[[ SOURCE INFORMATION, beginning ]]

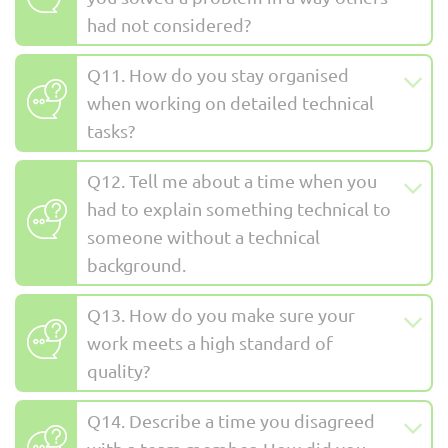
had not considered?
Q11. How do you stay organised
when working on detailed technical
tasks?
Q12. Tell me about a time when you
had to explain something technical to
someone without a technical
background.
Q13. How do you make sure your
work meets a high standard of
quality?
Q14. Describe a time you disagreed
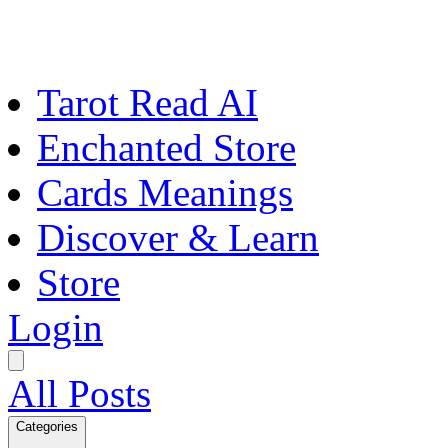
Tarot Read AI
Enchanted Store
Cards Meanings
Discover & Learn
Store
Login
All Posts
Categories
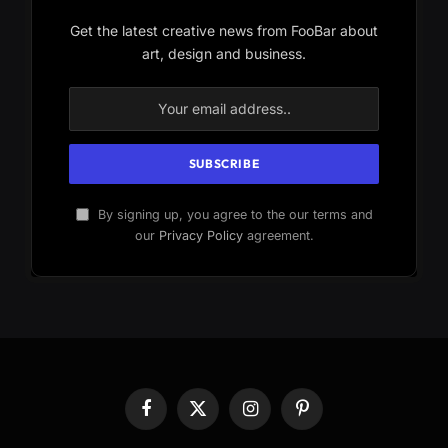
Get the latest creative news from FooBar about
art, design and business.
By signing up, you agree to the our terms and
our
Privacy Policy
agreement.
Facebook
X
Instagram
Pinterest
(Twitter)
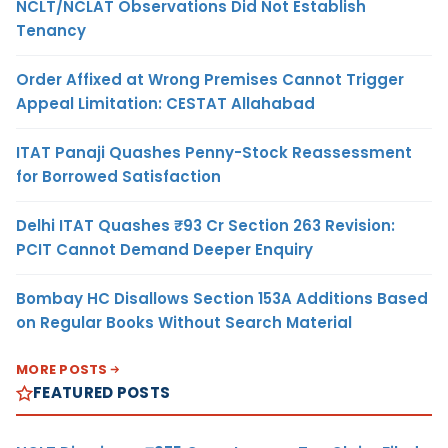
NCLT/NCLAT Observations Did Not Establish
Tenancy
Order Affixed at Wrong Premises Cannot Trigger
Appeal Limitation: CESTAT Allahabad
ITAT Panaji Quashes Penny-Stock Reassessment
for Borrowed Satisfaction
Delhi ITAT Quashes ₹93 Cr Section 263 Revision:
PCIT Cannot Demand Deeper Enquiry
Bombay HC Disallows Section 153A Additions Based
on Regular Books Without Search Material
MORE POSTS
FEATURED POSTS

[[ SOURCE INFORMATION, end ]]
[[ SOURCE INFORMATION, beginning ]]

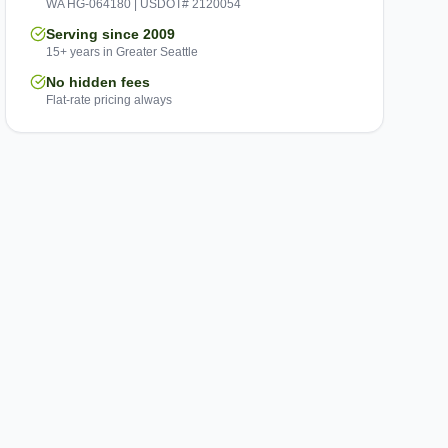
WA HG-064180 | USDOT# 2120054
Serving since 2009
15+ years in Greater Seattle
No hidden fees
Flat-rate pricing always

[[ SOURCE INFORMATION, end ]]

• [YOUR ASSIGNMENT]:
Arrange the lines from the one with "NCLT/NCLAT Observations Did Not Establish" to the one with "Delhi ITAT Quashes", both included, as a numbered list, leaving out any blank lines.

• [EXPECTED OUTPUT]:
1. NCLT/NCLAT Observations Did Not Establish
2. Tenancy
3. Order Affixed at Wrong Premises Cannot Trigger
4. Appeal Limitation: CESTAT Allahabad
5. ITAT Panaji Quashes Penny-Stock Reassessment
6. for Borrowed Satisfaction
7. Delhi ITAT Quashes ₹93 Cr Section 263 Revision:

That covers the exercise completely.